Wearable technologies are fast charging technologies. Style, in the end, is the adaptation of sensors to the home and then to whatever publication system you need to consume the data, But wearable presents many changes.
Where in the end does wearable go? On Cloudtweaks, I posted a concept I called the Internet of bling. An expansion of the wearable market to flashing LEDs and gold chains absorbing the existing bling and pushing into wearable technology. You can Find my IOB article here. In the end, it will happen at least for a time that the IoT becomes the IOB.
Bling will pass into oblivion though long before wearables are done changing the market. The new Apple Watch announced recently may have as many as ten sensors built into it. You can quite quickly outfit your portable device with many more than ten sensors, and with the connection between the watch and your portable device, now create a sensor array. As a good friend of mine says, “then you have to analyze that data.”
What does a sudden drop in barometric pressure mean?
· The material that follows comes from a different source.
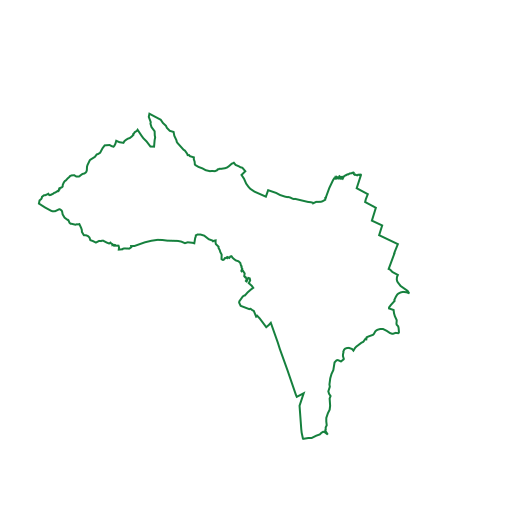 outline of Tibucani, Neamt, Romania, rotated 50°
{"feature_id": "2599482B37901869197091", "entity_name": "Tibucani", "entity_type": "district", "adm_level": 2, "iso_a3": "ROU", "parent_name": "Romania", "parent_adm1": "Neamt", "projection": "equal_earth", "projection_center": [26.549, 47.112], "detail": "fine", "context": "isolated", "style": "outline", "palette": "green", "viewbox_px": 512, "rotation_deg": 50, "n_neighbors": 0, "source": "geoboundaries", "source_scale": "gbopen_adm2", "svg_char_len": 6064}
<svg xmlns="http://www.w3.org/2000/svg" viewBox="0 0 512 512"><g transform="rotate(50 256 256)"><path d="M363.7,305.3L387.8,314.6L390.1,315.3L391.8,307.7L398.7,318.9L417.7,332.6L420.7,334.6L426.0,337.4L426.4,337.4L429.0,333.0L431.2,330.3L432.4,325.3L433.7,321.8L433.5,319.6L433.8,317.5L435.5,316.5L438.9,315.8L434.4,315.2L434.0,314.5L433.8,314.6L433.4,313.9L432.1,312.8L431.1,310.6L427.9,308.5L425.2,306.2L422.6,301.9L421.1,298.4L418.4,295.5L412.5,291.2L411.2,288.9L408.5,288.6L406.2,287.6L403.6,283.5L401.6,282.3L397.4,277.7L394.9,274.0L393.1,270.1L388.0,264.2L387.7,261.5L388.0,260.6L388.9,259.9L391.4,258.7L391.5,255.3L391.3,254.9L388.5,253.7L387.2,252.5L385.9,250.8L385.4,250.6L384.5,248.9L384.3,247.9L384.3,247.2L385.0,245.4L386.1,243.9L389.0,242.2L391.1,242.2L390.1,239.2L389.9,237.4L390.2,231.0L390.7,229.0L389.8,225.4L390.7,225.0L389.4,223.4L390.1,221.1L391.6,217.0L391.5,215.9L390.4,213.0L390.4,211.3L390.8,209.9L391.7,207.9L393.6,205.6L397.3,204.0L401.1,202.9L403.1,201.7L403.7,200.9L404.6,198.5L406.6,196.6L406.6,196.1L406.3,195.5L402.9,193.1L401.3,192.3L399.0,192.4L398.0,191.8L396.0,189.8L395.4,189.4L391.3,188.3L388.6,187.1L385.8,185.3L381.7,187.8L380.9,187.1L380.2,184.0L379.5,178.7L378.6,178.3L377.1,175.0L376.3,172.5L376.3,171.1L376.9,168.6L377.8,166.8L378.6,165.8L380.7,163.9L382.5,162.9L382.4,162.6L380.4,162.3L379.4,162.5L371.9,164.5L367.2,164.3L365.9,164.0L364.4,163.2L362.7,161.5L361.7,159.5L355.9,161.8L352.7,162.0L351.2,162.7L343.0,148.3L342.8,148.4L341.8,146.7L338.1,139.7L319.2,148.3L313.7,139.7L303.4,144.5L296.1,133.2L284.8,137.7L283.1,135.4L280.5,130.6L268.8,135.3L261.4,123.5L261.1,123.4L260.6,123.8L260.3,124.8L259.9,124.8L259.3,125.7L259.3,126.6L258.1,127.4L257.5,127.5L257.3,128.2L256.3,128.4L255.8,128.2L255.1,127.6L254.7,127.7L254.1,128.9L254.2,129.4L253.0,131.2L252.8,132.9L252.3,133.3L252.2,134.0L252.0,134.3L252.1,134.9L251.7,135.5L251.6,137.3L251.3,138.1L251.9,138.5L252.5,139.9L251.7,140.0L250.6,139.5L250.0,140.0L249.9,140.2L250.5,140.3L251.3,141.1L251.4,141.3L251.0,141.6L250.2,141.6L249.3,140.8L248.5,140.8L248.5,141.1L249.8,142.3L249.9,142.8L249.0,143.5L248.1,143.0L247.6,143.2L248.5,143.9L248.5,144.4L248.1,145.2L247.7,145.2L247.2,144.6L246.6,144.6L247.1,145.6L247.1,146.1L246.8,146.3L247.4,148.2L251.0,156.1L256.0,164.8L256.5,165.1L257.1,165.0L256.2,165.7L257.4,166.8L256.8,170.0L256.1,171.6L253.2,175.1L252.4,178.2L252.1,178.0L250.1,179.4L247.9,181.5L237.4,189.3L236.7,190.4L235.5,191.2L233.2,192.2L231.4,193.5L231.1,194.1L229.2,195.6L224.7,198.4L220.7,200.0L213.4,204.4L216.9,210.3L205.7,215.8L200.8,217.2L198.1,217.3L194.2,217.0L189.1,215.5L184.6,215.0L184.2,209.7L180.1,209.7L179.3,209.9L178.0,210.9L176.2,211.5L173.1,213.1L170.3,213.0L170.2,213.2L170.3,213.7L169.7,215.2L169.8,219.1L169.6,221.3L168.9,223.2L166.8,226.7L165.6,228.1L165.6,228.8L165.0,229.7L165.3,230.8L164.6,233.0L162.6,235.0L161.4,236.8L157.9,239.4L154.5,240.7L150.8,242.8L147.4,244.0L146.6,244.0L144.3,242.4L141.8,241.4L140.5,240.2L137.0,242.5L135.7,242.4L134.8,243.5L133.4,243.0L129.6,242.7L128.0,243.2L118.9,243.5L117.5,243.3L116.3,242.6L111.4,241.3L108.0,239.4L104.7,241.6L100.5,241.9L98.4,241.3L94.3,241.8L90.4,241.4L78.5,246.2L80.5,248.7L85.8,250.6L86.8,251.8L90.1,253.2L95.3,253.5L98.5,256.0L100.3,257.0L102.1,259.2L106.7,263.8L104.3,266.5L97.9,266.2L93.4,266.6L90.4,266.4L83.2,265.6L83.6,266.8L83.2,269.3L83.7,270.9L83.7,271.8L84.4,272.1L84.6,274.3L84.5,276.9L83.8,278.6L83.5,280.6L83.4,282.8L84.1,284.8L81.0,287.5L77.9,289.0L79.6,291.5L80.5,293.6L80.7,294.9L79.0,296.0L76.9,296.8L74.0,300.8L74.8,304.3L76.7,309.0L76.4,311.3L75.8,312.7L76.5,315.7L75.8,320.8L75.8,321.7L78.0,326.6L79.0,328.1L81.6,330.5L82.4,331.8L82.6,332.7L82.5,334.4L81.6,336.2L81.4,339.1L81.5,340.0L81.3,340.5L79.9,342.3L79.1,342.8L77.3,343.3L75.7,345.5L75.2,347.3L75.5,348.1L75.5,350.4L75.9,353.1L75.7,354.2L76.1,355.9L77.3,358.3L78.5,359.5L78.6,360.5L78.2,361.6L78.3,361.8L77.7,363.0L78.2,364.0L78.5,364.2L78.8,364.1L78.9,364.9L79.3,365.6L79.2,366.0L78.7,366.1L78.4,368.9L77.9,370.0L77.9,371.3L77.6,372.7L77.3,373.1L77.4,373.7L76.8,374.9L76.4,375.2L74.8,375.1L74.7,376.0L74.2,377.4L74.2,378.0L73.2,379.4L73.1,381.9L73.9,382.9L74.3,383.9L74.3,386.1L76.3,388.6L83.3,386.4L89.9,383.8L91.2,382.9L92.6,381.0L93.6,377.0L94.0,376.3L95.6,375.8L96.4,375.7L97.4,376.0L99.9,377.4L103.6,378.0L107.4,377.1L107.5,376.8L108.1,376.7L110.6,377.5L112.1,377.3L112.6,376.7L116.0,374.2L116.5,372.9L117.5,371.9L118.0,370.8L122.1,371.9L124.1,372.7L125.7,373.9L129.4,374.5L131.0,372.8L132.8,371.9L134.8,371.7L137.4,372.7L139.6,371.4L142.8,370.0L143.6,366.5L145.0,365.1L145.1,364.5L145.9,363.3L149.8,361.7L152.0,360.5L152.2,358.9L153.0,359.0L154.3,358.5L155.3,359.0L155.4,358.3L156.3,357.5L156.4,358.2L156.8,358.2L159.7,354.7L161.4,355.4L162.9,357.0L165.0,354.0L164.8,353.6L165.4,352.2L168.9,348.3L169.1,345.9L168.1,345.3L170.2,342.7L174.1,332.3L177.1,326.3L180.3,321.1L183.6,317.4L187.2,314.1L194.2,306.2L196.9,304.0L200.5,302.2L201.6,299.5L205.0,296.2L206.6,295.1L203.1,291.0L202.4,289.7L201.5,288.8L202.0,286.9L203.9,284.7L207.1,282.6L212.8,281.4L216.1,279.5L217.1,279.5L217.4,278.2L218.1,276.9L219.6,278.3L221.1,279.1L224.8,278.7L225.7,279.5L228.2,280.0L230.0,280.8L232.8,281.4L236.2,284.4L237.5,284.1L238.0,283.5L238.1,282.9L237.6,281.3L238.0,281.0L238.1,280.2L238.4,280.0L238.3,279.0L239.2,279.0L239.0,278.2L240.3,277.7L239.9,276.0L240.2,275.6L240.2,275.1L240.5,274.9L242.3,275.1L244.3,274.8L246.4,274.3L248.8,272.8L251.2,272.5L253.8,273.7L254.6,273.6L255.5,274.5L257.2,274.8L257.5,276.0L258.0,276.8L258.5,276.8L258.4,276.1L259.0,275.5L262.1,275.9L263.9,278.0L265.2,278.0L265.3,277.6L265.7,277.5L266.1,277.7L266.9,277.8L267.9,278.3L268.4,279.1L268.6,279.8L268.9,279.8L269.5,279.6L267.8,276.0L269.1,275.2L270.9,276.1L272.2,279.0L276.1,278.4L278.6,278.6L278.4,281.5L278.5,285.8L279.1,289.8L278.8,290.1L278.5,292.1L280.0,297.9L280.9,298.9L284.3,299.8L292.4,295.3L292.7,294.3L293.0,294.1L294.9,293.7L296.7,293.0L302.6,294.9L302.7,294.1L301.5,293.6L306.2,293.3L317.1,293.9L317.1,290.6L316.7,287.6L336.2,294.9L342.5,297.5L363.7,305.3Z" fill="none" stroke="#15803d" stroke-width="2"/></g></svg>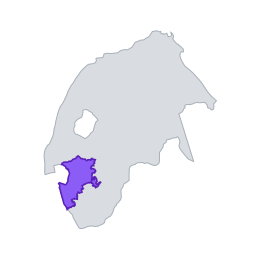 where Mpumalanga sits in South Africa, rotated 164°
{"feature_id": "ZAF-1209", "entity_name": "Mpumalanga", "entity_type": "Province", "adm_level": 1, "iso_a3": "ZAF", "parent_name": "South Africa", "parent_adm1": "", "projection": "natural_earth1", "projection_center": [29.909, -25.737], "detail": "fine", "context": "in_parent", "style": "filled", "palette": "violet", "viewbox_px": 256, "rotation_deg": 164, "n_neighbors": 0, "source": "natural_earth", "source_scale": "10m", "svg_char_len": 8506}
<svg xmlns="http://www.w3.org/2000/svg" viewBox="0 0 256 256"><g transform="rotate(164 128 128)"><path d="M178.0,42.8L184.0,41.9L186.8,42.4L190.1,43.9L193.2,44.4L198.4,43.9L200.2,44.1L201.6,44.6L202.6,45.4L204.1,51.1L205.4,57.3L205.3,59.3L205.5,60.1L207.0,62.7L207.5,64.3L208.4,65.7L210.3,72.3L210.5,73.4L210.4,89.4L209.6,91.3L210.0,93.8L209.1,94.1L203.9,90.9L203.0,91.1L201.6,92.3L200.2,94.1L199.6,95.7L197.0,100.0L196.8,102.8L197.0,105.1L197.9,105.2L198.5,106.9L199.9,109.5L202.3,111.3L204.5,112.0L207.5,112.2L210.0,112.2L209.9,110.4L210.4,105.5L214.5,106.1L220.5,106.0L220.1,109.1L217.8,116.3L216.4,124.4L214.6,128.4L213.6,130.1L210.7,133.1L209.1,134.1L207.9,134.4L202.9,140.4L201.0,143.3L199.3,147.6L197.7,149.9L195.3,154.8L191.1,162.1L187.5,166.9L186.0,168.3L184.9,168.9L182.1,171.7L178.2,176.2L175.2,180.2L170.7,184.7L168.0,186.6L164.1,190.5L163.1,191.1L158.7,194.7L155.5,196.9L150.4,199.4L148.4,200.1L143.5,199.5L141.5,199.8L139.8,201.4L139.7,203.6L139.0,203.9L134.5,202.9L132.6,203.0L131.6,204.2L130.7,205.7L128.2,205.8L123.6,204.2L118.2,203.3L117.0,203.2L114.4,204.3L113.5,204.5L109.7,204.3L107.6,203.5L105.6,203.5L104.1,204.1L102.2,204.3L97.3,208.5L94.6,208.5L92.4,209.0L88.4,208.4L87.3,208.7L86.1,209.4L83.4,209.7L82.4,210.3L77.9,214.1L76.0,213.7L73.6,213.6L70.9,211.6L69.9,211.8L70.1,211.2L70.2,210.1L69.2,209.0L68.1,209.1L67.5,208.2L65.9,208.1L64.6,208.4L64.2,204.9L63.6,204.5L62.0,204.5L61.2,204.6L60.8,204.9L60.4,205.7L60.5,208.1L59.9,207.4L59.2,206.0L59.0,204.4L59.2,202.6L60.4,201.9L59.9,199.6L57.9,195.5L56.7,194.7L55.7,192.6L54.8,191.9L54.4,190.4L53.4,189.3L53.1,187.4L53.5,186.4L54.3,185.8L55.1,186.7L56.1,186.4L57.4,185.0L58.2,183.0L58.1,179.8L57.9,177.8L56.6,172.7L56.0,171.5L53.4,167.8L50.3,162.8L46.4,155.0L44.5,150.3L41.5,140.8L39.0,135.4L35.9,130.4L35.5,130.1L35.9,129.5L37.5,128.3L38.2,128.0L38.5,128.1L38.9,127.8L39.2,127.0L39.4,125.3L40.1,123.4L40.7,122.6L42.1,122.1L43.2,122.8L43.6,123.5L43.8,124.4L44.3,124.8L45.1,124.8L45.6,125.3L45.9,126.5L45.9,127.3L45.5,127.8L45.6,128.5L46.1,129.3L46.8,131.2L49.6,132.1L51.2,132.2L52.8,132.7L54.2,133.5L56.6,133.7L59.8,133.3L62.5,133.5L64.6,134.3L66.1,134.4L67.1,133.9L67.5,133.2L67.3,132.2L67.8,131.6L68.8,131.4L69.6,130.7L70.3,129.5L71.7,128.5L74.0,127.8L75.2,127.8L74.1,77.7L78.3,81.2L79.3,82.8L81.4,87.5L83.6,93.2L84.0,96.0L83.9,96.6L81.9,100.4L81.8,102.3L82.1,104.5L82.6,105.6L83.3,106.0L84.7,105.4L87.0,106.0L91.3,105.7L93.5,106.0L94.0,105.8L94.5,105.4L95.1,104.1L95.6,103.6L97.6,103.1L98.5,102.3L99.8,99.7L104.1,96.2L104.6,95.4L107.1,87.0L107.9,85.8L109.1,85.0L111.5,84.4L112.9,84.7L114.4,85.5L116.1,86.7L118.7,89.0L119.5,89.3L122.1,89.4L123.6,90.9L128.4,91.9L129.8,91.8L131.2,91.0L133.6,91.1L136.3,90.5L137.8,89.0L140.8,79.9L141.1,77.9L141.5,77.3L143.9,76.3L146.9,75.5L147.6,75.1L149.4,72.5L151.9,70.4L153.6,63.1L154.7,61.4L155.4,60.7L155.8,60.7L156.5,60.2L157.3,59.3L158.3,58.8L159.4,58.5L160.1,57.9L160.4,57.0L161.0,56.5L161.9,56.5L162.3,56.2L162.4,55.6L164.3,54.0L164.3,53.4L165.4,51.8L167.5,49.4L169.4,48.0L171.3,47.7L174.6,46.5L175.9,45.3L176.6,43.7L178.0,42.8ZM172.6,150.7L175.6,149.4L177.8,147.8L178.3,144.8L180.0,143.0L180.6,141.3L181.0,139.0L180.0,136.5L178.6,135.8L176.1,133.7L175.0,132.2L173.5,131.0L172.4,129.6L170.7,130.0L168.0,131.2L166.4,132.3L165.0,133.5L162.4,134.5L160.1,138.5L159.4,139.4L157.5,142.4L154.9,143.8L154.8,144.3L155.7,146.7L157.0,149.1L158.3,151.1L158.2,152.3L158.7,153.2L159.8,153.9L161.8,156.3L162.8,157.1L165.7,157.7L166.2,157.5L167.0,156.1L167.1,155.0L169.0,151.9L169.9,150.9L172.6,150.7Z" fill="#d9dde1" stroke="#a8b0b8" stroke-width="1"/><path d="M209.2,69.4L210.2,71.9L210.5,72.9L210.5,74.0L210.4,74.9L210.4,85.8L210.2,86.5L210.2,86.9L210.2,87.3L210.2,87.7L210.3,88.0L210.4,88.3L210.5,89.1L210.5,89.4L210.5,89.6L210.4,89.7L210.3,89.8L210.1,89.9L210.0,90.1L209.5,91.5L209.5,91.8L209.5,92.3L210.0,93.8L209.3,94.2L209.0,94.3L208.7,94.1L204.1,90.9L203.8,90.8L203.4,90.8L203.0,90.9L202.7,91.1L200.6,93.2L200.4,93.4L200.2,94.2L199.6,95.8L198.9,97.2L197.0,99.8L196.7,100.8L196.8,104.2L196.9,105.1L197.0,105.4L197.3,105.4L197.5,105.2L197.8,104.9L198.1,105.7L198.2,106.0L198.6,106.3L198.7,106.5L198.7,106.8L198.7,107.1L198.6,107.7L198.7,108.0L198.9,108.5L200.1,109.6L200.6,110.5L200.8,110.7L200.9,110.8L201.9,111.2L201.3,112.1L200.9,112.4L200.4,112.4L198.9,112.9L198.6,112.8L198.4,112.6L198.2,112.4L197.6,112.4L197.4,112.5L197.1,112.5L196.9,112.3L196.4,112.1L196.2,112.0L196.1,111.9L195.7,111.8L195.4,111.8L195.0,111.9L194.8,112.0L194.6,112.2L194.4,112.3L193.6,112.1L192.9,112.2L192.7,112.1L192.7,111.8L192.6,111.7L192.4,111.6L192.2,111.7L191.9,111.9L191.6,111.9L191.2,112.1L190.9,112.3L190.5,112.6L189.8,112.9L189.7,113.0L189.4,113.2L188.5,112.9L188.3,113.0L188.1,113.2L187.4,113.1L187.2,113.0L186.6,113.1L186.3,113.2L186.2,113.3L186.1,113.5L185.9,114.0L185.7,114.3L185.3,114.2L185.0,114.1L184.9,114.1L184.6,114.2L184.5,114.3L184.4,114.4L184.4,114.7L184.1,114.8L183.9,114.9L183.8,115.0L183.7,115.0L183.5,114.9L182.7,113.7L182.7,113.4L182.4,113.1L182.1,112.7L182.0,112.4L181.9,112.2L181.8,111.7L181.6,111.5L181.1,111.2L180.6,111.3L180.4,111.2L180.4,110.9L180.2,110.8L180.0,110.7L179.8,110.5L179.4,110.4L179.2,110.2L178.6,109.9L178.3,109.9L178.2,109.9L178.0,110.1L177.9,110.1L177.7,109.9L177.6,109.7L177.5,109.2L177.3,109.0L177.3,108.9L177.2,108.6L177.2,108.4L176.5,108.0L176.3,107.9L176.1,107.9L176.0,108.0L175.9,108.1L175.7,108.2L175.6,108.3L175.4,108.6L175.2,108.6L174.9,108.4L174.7,108.5L174.3,108.4L174.2,108.3L173.2,107.6L172.7,107.4L172.3,107.6L172.5,107.8L172.7,108.0L172.3,108.1L172.1,108.2L172.0,108.3L171.5,108.8L171.3,108.8L171.4,108.5L171.5,108.3L171.5,108.2L171.2,108.1L171.1,107.9L170.9,107.6L170.7,107.5L170.4,107.6L170.3,107.8L170.2,107.8L169.9,107.6L169.9,107.4L169.8,107.2L169.6,107.1L169.4,107.1L169.1,107.1L168.9,107.1L168.4,106.7L168.2,106.6L168.7,106.2L168.7,105.7L168.9,105.5L169.1,105.3L169.4,105.0L169.9,104.7L169.7,104.1L169.8,103.4L170.4,103.3L170.5,103.0L170.7,102.9L170.9,102.8L171.0,102.7L171.2,102.4L171.3,102.1L171.3,101.3L171.9,101.7L172.4,101.8L172.5,101.3L173.5,101.5L173.9,101.4L174.3,100.2L175.0,99.8L174.8,99.1L174.5,99.0L174.4,98.6L173.4,99.0L172.8,98.7L172.4,98.3L172.3,97.8L171.3,97.4L171.3,96.8L171.2,96.4L170.9,96.1L170.9,95.5L171.3,95.2L171.8,95.2L172.0,94.4L172.4,94.0L173.3,94.3L173.8,94.3L174.0,94.6L175.1,94.5L175.3,94.0L175.2,93.0L175.6,92.7L175.9,92.6L176.1,92.2L175.9,92.0L175.9,91.7L176.1,91.2L176.2,90.6L176.1,90.3L176.3,89.9L176.9,89.3L177.1,88.4L177.5,88.0L177.5,87.7L177.4,87.6L177.2,87.7L176.9,87.8L176.5,88.1L176.6,88.5L175.9,88.9L175.6,88.3L175.4,88.1L175.1,88.3L175.1,88.0L174.9,87.6L174.3,88.1L174.5,88.7L175.0,89.4L174.9,89.6L174.6,89.4L174.4,89.6L174.6,89.9L174.6,90.2L173.9,90.4L173.9,89.6L173.5,89.3L173.3,90.1L172.8,89.8L172.3,87.9L172.3,87.2L172.3,86.5L172.5,86.1L172.3,85.3L173.5,84.6L173.8,83.9L174.1,83.9L173.7,82.3L173.2,82.4L172.1,82.9L171.1,83.3L170.7,83.5L170.1,83.8L169.6,83.8L169.4,83.7L169.2,83.3L169.3,83.2L169.8,82.9L170.3,82.6L170.4,82.4L170.6,82.2L170.9,82.1L171.2,82.1L171.6,81.9L172.3,81.5L172.1,81.0L172.1,80.8L172.9,80.3L173.5,80.0L173.8,79.9L174.0,79.9L174.6,80.0L175.6,79.5L175.8,79.9L175.4,80.2L175.5,80.8L175.8,80.8L176.2,81.7L176.8,81.5L177.4,81.7L178.0,82.3L177.5,82.8L177.0,82.7L177.0,83.7L177.0,84.4L177.6,84.7L177.7,85.1L178.4,84.9L178.5,85.3L178.2,86.1L178.7,85.8L178.9,86.3L179.4,86.2L179.6,85.9L180.4,85.9L180.6,86.3L181.1,86.4L181.8,86.2L182.5,86.4L183.6,86.2L184.2,85.8L185.3,86.1L185.5,85.7L186.3,85.8L186.6,85.5L187.2,85.3L187.9,85.3L187.9,84.1L188.0,82.8L187.6,82.0L188.3,81.7L188.9,82.2L189.3,82.4L189.5,82.3L189.6,81.2L190.0,81.1L189.9,80.6L189.9,79.6L190.0,78.8L191.9,79.1L192.1,78.8L192.7,78.7L193.5,80.1L193.8,79.6L194.9,78.9L195.4,78.3L195.4,77.7L195.1,77.4L195.1,77.2L195.6,77.1L196.1,76.7L195.8,76.1L195.5,75.6L195.9,75.2L196.2,75.1L196.2,74.1L196.2,73.6L196.3,73.4L196.6,73.5L197.8,74.4L198.9,74.3L199.0,75.1L199.9,74.9L201.8,74.7L202.2,74.1L201.7,73.0L201.2,73.1L201.1,72.3L202.0,72.1L201.5,71.4L200.8,71.5L199.9,71.5L199.8,69.7L200.4,69.3L200.5,68.9L200.5,68.5L200.1,68.4L200.2,68.2L200.7,68.1L201.1,68.0L201.3,67.6L201.6,67.6L201.9,68.1L202.1,68.5L202.4,68.2L202.6,68.2L203.0,68.2L203.3,68.0L203.5,67.9L203.8,67.9L204.1,67.8L204.3,67.5L204.4,67.4L205.0,67.6L205.2,67.8L205.4,67.8L205.6,67.6L205.8,67.6L205.9,67.8L206.0,67.8L206.3,67.5L206.4,67.4L206.5,67.3L206.8,67.5L206.9,67.8L207.2,67.8L207.4,67.8L207.5,67.8L207.5,67.7L207.6,67.3L207.6,67.2L208.1,66.7L208.3,66.6L208.5,66.7L208.9,66.7L209.0,66.6L209.1,68.8L209.2,69.4Z" fill="#8b5cf6" stroke="#5b21b6" stroke-width="1.5"/></g></svg>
First off you can create that problem by climbing a mountain. The pressure drops as you cross the various plateaus going up. But if you are near sea level and the barometric pressure drops very quickly, it is highly recommended that you either get indoors or find your umbrella. In the Cloudtweaks article shared above, I led with the concept of an automated umbrella. With a built-in moisture sensor, it would automatically open. Then I realized like most people my umbrella is in my bag and I don’t grab it until after the rain is falling. An open umbrella at that point is well pointless as you can’t get it out of the bag open.
Imagine opening the closet of the future. “Dave, grab your coat. It’s going to rain today.” the voice says to you. “And Dave, close the pod bay door on your way out.” It’s rare when I get to work in a HAL 9000 reference. The cacophony of sensors that seek your attention may become deafening in the end. “I need this. Dave, please note this. Don’t forget to do this. My batteries are low. My optics are clouded. I am running low of milk.”
Eventually, the smart home will move towards a notification system that has variables. The system will identify which family member you are and provide you with the alerts in the style you like. Then it will provide a list to the parents or managers of the home as to what didn’t get done and what did get done in the style they like.
No astronaut will be stuck on the wrong side of the pod bay door in the future. That isn’t true, HAL was an AI, the IoT may someday become aware, but for now, it is a more traditional push relationship.